Pose landmark coordinates:
-- -- --

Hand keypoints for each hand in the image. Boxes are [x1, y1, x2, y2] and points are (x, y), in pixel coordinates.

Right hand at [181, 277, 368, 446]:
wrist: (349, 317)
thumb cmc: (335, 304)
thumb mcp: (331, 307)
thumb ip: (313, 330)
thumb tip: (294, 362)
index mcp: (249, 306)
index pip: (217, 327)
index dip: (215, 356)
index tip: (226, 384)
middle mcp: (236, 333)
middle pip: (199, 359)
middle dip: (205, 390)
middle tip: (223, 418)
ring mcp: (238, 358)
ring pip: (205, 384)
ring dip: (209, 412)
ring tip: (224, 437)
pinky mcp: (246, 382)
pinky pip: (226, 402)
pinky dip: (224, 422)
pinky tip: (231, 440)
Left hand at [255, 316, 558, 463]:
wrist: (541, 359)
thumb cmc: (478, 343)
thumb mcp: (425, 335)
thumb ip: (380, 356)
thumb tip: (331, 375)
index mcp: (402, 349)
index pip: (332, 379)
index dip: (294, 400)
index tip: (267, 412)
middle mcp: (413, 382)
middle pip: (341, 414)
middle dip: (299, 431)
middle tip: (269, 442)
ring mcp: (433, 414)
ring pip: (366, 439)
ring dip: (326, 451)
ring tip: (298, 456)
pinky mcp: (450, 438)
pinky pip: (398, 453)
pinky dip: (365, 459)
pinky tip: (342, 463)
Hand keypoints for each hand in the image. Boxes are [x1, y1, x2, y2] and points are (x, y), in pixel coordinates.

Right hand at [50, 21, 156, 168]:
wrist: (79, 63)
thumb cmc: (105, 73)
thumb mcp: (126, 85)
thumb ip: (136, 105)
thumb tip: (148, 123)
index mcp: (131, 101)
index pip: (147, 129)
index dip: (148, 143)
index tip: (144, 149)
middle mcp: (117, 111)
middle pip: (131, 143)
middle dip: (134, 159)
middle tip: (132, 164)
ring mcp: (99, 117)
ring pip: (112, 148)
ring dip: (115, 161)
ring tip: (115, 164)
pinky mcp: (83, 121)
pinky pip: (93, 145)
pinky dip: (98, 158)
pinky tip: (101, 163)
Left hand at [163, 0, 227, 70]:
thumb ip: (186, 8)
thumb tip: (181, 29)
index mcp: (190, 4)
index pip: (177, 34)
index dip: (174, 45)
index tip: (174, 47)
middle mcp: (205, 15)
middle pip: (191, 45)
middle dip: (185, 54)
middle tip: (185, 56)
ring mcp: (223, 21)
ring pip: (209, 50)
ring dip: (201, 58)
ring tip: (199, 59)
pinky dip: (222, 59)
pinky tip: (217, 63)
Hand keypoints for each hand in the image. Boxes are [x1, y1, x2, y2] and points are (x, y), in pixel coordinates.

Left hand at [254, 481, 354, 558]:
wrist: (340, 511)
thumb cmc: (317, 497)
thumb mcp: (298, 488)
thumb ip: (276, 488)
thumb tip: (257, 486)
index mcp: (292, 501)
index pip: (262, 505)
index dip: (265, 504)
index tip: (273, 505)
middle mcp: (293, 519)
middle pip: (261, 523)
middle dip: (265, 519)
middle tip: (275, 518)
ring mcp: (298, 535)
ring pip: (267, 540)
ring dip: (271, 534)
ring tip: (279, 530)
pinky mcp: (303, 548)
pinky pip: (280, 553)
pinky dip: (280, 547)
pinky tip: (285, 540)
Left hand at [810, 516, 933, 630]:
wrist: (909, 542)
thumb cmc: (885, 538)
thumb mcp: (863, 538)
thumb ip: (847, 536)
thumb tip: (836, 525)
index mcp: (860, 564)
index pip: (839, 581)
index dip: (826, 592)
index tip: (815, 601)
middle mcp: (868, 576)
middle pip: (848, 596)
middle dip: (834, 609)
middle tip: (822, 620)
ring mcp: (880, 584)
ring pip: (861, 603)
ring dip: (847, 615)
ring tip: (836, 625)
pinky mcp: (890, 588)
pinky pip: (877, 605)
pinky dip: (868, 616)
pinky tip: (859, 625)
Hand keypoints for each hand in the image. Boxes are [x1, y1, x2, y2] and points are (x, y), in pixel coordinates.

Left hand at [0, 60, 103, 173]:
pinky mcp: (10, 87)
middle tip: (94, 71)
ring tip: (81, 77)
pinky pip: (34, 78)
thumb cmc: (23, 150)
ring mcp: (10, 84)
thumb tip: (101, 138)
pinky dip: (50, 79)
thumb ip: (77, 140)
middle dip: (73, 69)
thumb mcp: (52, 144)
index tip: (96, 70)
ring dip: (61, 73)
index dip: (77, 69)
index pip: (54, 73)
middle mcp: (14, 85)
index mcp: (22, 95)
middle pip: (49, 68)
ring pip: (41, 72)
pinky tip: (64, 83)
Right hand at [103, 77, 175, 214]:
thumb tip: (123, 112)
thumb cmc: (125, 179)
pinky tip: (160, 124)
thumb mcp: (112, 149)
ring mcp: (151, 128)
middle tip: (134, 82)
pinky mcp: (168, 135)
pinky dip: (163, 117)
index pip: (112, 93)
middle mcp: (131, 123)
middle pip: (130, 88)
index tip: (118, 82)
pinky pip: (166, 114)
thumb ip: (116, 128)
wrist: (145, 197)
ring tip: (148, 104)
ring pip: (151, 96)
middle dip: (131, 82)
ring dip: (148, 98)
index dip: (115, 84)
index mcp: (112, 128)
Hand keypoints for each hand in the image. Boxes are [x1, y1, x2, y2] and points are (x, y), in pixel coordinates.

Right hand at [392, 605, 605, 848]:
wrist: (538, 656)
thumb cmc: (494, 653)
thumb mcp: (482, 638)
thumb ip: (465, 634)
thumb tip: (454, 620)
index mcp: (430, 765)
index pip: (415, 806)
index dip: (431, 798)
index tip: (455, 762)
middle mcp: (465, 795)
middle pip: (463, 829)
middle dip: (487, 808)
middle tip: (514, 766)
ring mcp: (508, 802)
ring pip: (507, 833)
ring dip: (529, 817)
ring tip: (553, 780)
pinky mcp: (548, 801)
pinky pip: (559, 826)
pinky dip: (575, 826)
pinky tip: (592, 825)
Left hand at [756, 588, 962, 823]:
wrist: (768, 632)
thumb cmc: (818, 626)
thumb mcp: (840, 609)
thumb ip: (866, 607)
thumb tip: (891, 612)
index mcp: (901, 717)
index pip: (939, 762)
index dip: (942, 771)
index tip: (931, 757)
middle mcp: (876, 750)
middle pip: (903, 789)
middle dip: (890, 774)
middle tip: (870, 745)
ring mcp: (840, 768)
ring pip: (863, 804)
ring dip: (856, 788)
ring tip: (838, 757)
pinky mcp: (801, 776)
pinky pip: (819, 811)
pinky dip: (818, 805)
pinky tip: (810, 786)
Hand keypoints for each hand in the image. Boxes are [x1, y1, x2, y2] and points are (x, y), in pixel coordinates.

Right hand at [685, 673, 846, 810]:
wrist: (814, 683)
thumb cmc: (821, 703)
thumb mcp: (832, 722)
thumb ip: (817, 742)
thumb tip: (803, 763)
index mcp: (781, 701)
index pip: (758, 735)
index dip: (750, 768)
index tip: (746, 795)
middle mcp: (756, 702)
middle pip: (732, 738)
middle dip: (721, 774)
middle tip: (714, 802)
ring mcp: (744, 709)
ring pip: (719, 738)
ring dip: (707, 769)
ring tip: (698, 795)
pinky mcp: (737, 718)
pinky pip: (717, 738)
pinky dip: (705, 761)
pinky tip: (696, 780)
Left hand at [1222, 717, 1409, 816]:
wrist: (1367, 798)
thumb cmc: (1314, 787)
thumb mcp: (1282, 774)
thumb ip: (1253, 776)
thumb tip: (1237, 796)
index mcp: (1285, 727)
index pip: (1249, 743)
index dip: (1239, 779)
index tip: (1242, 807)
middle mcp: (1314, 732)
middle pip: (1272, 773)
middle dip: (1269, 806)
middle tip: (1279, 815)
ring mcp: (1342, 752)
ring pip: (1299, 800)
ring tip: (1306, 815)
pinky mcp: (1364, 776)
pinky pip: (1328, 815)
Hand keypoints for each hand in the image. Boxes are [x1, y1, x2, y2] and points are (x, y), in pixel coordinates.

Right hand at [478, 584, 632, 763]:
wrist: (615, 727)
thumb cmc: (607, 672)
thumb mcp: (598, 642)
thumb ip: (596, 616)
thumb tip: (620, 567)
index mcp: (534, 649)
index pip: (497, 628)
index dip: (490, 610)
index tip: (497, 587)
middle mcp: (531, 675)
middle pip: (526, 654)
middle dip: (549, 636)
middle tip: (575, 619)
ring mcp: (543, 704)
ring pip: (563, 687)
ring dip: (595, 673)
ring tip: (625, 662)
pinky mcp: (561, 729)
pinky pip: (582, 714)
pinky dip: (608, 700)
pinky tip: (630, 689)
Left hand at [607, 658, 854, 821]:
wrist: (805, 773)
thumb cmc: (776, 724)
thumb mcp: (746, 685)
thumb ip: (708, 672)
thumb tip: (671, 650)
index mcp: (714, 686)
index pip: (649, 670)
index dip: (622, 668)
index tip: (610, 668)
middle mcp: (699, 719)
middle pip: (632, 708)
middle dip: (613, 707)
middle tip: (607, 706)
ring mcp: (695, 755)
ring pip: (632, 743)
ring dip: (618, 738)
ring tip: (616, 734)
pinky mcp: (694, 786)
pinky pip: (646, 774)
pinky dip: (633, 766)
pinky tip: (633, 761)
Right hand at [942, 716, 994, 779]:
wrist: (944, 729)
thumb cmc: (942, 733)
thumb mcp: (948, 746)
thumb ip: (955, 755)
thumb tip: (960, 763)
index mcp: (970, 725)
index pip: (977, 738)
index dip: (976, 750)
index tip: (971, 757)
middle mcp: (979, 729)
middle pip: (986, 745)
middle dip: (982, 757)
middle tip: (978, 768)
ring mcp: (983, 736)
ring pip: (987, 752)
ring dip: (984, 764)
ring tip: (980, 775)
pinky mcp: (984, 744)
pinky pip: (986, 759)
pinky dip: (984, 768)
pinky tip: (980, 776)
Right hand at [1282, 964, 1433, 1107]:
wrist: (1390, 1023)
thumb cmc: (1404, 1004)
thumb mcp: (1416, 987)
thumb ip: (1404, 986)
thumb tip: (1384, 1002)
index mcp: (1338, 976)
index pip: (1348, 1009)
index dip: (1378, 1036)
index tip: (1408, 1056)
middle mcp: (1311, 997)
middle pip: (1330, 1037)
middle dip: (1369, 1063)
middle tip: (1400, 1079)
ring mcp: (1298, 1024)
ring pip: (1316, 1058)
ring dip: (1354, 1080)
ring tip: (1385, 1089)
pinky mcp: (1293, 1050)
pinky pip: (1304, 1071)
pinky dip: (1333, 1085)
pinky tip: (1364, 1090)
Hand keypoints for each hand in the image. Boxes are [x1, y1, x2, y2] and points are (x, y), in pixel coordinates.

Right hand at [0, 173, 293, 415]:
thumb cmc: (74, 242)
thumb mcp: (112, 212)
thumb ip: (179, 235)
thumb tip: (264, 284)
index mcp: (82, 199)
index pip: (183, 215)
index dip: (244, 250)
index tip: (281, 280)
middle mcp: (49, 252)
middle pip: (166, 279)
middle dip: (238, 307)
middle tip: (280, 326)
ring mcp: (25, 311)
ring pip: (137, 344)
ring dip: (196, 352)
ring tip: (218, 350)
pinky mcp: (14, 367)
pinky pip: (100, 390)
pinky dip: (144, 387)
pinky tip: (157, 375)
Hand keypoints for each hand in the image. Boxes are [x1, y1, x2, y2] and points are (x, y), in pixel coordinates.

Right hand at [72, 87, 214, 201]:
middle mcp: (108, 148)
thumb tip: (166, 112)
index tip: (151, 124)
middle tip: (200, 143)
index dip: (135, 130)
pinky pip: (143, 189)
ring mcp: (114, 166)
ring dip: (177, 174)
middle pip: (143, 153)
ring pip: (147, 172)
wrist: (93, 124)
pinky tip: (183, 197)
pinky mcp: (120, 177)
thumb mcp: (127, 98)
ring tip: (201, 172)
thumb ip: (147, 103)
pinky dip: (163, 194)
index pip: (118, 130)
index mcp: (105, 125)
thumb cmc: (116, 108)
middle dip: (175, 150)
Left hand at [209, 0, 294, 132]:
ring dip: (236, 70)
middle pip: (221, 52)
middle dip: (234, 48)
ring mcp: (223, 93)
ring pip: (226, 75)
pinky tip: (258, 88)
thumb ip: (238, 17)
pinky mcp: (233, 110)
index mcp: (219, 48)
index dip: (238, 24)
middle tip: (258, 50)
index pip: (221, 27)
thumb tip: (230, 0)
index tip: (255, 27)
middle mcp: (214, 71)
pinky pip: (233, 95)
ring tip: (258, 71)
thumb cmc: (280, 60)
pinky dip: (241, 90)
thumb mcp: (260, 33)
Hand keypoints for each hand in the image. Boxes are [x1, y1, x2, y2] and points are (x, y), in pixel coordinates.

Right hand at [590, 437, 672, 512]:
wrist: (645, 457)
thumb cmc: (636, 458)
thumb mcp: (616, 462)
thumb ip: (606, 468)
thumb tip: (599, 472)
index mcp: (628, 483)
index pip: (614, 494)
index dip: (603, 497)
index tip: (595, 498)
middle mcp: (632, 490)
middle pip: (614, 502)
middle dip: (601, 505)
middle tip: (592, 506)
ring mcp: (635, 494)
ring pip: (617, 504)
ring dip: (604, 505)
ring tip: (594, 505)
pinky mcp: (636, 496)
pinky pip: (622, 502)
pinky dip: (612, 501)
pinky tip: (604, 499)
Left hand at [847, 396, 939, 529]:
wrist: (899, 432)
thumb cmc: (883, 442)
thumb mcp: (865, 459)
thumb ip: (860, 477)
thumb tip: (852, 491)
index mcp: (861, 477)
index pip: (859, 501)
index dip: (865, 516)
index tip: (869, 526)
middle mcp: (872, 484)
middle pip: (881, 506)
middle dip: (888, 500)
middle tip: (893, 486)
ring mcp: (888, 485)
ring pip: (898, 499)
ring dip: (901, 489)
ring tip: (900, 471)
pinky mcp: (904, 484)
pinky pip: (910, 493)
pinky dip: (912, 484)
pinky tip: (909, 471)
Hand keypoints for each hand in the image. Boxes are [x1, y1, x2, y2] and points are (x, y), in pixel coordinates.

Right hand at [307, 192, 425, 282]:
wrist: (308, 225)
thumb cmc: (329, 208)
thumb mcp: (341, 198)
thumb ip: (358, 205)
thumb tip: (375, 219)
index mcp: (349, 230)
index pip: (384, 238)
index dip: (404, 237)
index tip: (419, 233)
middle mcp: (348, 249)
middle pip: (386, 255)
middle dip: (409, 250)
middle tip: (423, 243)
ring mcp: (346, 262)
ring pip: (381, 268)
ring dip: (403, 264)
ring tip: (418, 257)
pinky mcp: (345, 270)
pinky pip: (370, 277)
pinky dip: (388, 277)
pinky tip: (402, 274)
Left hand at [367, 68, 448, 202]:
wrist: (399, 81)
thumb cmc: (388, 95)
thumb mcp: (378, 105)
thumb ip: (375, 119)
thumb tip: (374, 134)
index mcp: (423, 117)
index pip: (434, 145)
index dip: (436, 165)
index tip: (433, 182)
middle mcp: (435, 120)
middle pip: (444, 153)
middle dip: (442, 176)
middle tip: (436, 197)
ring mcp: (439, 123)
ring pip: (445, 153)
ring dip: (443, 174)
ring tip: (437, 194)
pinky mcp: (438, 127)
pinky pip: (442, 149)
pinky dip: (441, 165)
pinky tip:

-- -- --

> About this exercise
For the lines above, output exactly those from the line containing "ring pip: (267, 540)" through the line containing "thumb ip: (77, 140)", and skip the others.

> Result for this task
ring pip: (267, 540)
ring dip: (271, 534)
ring tip: (279, 530)
pinky mcp: (303, 548)
pinky pip: (280, 553)
pinky dip: (280, 547)
pinky tip: (285, 540)
Left hand at [810, 516, 933, 630]:
wrist: (909, 542)
thumb cmc: (885, 538)
thumb mcp: (863, 538)
thumb ip: (847, 536)
thumb tip: (836, 525)
index mcp: (860, 564)
index pip: (839, 581)
index dip: (826, 592)
index tip: (815, 601)
middle mcp: (868, 576)
middle pip: (848, 596)
middle dip: (834, 609)
middle tip: (822, 620)
ring mcp: (880, 584)
ring pip: (861, 603)
ring dip: (847, 615)
ring tip: (836, 625)
pinky mcp: (890, 588)
pinky pip: (877, 605)
pinky dip: (868, 616)
pinky tip: (859, 625)
Hand keypoints for each hand in the image. Boxes are [x1, y1, x2, y2] and points are (x, y), in pixel coordinates.

Left hand at [0, 60, 103, 173]:
pinky mcp: (10, 87)
middle tip: (94, 71)
ring tip: (81, 77)
pinky pip: (34, 78)
thumb cmc: (23, 150)
ring mcp: (10, 84)
thumb tip: (101, 138)
pinky dip: (50, 79)
thumb ip: (77, 140)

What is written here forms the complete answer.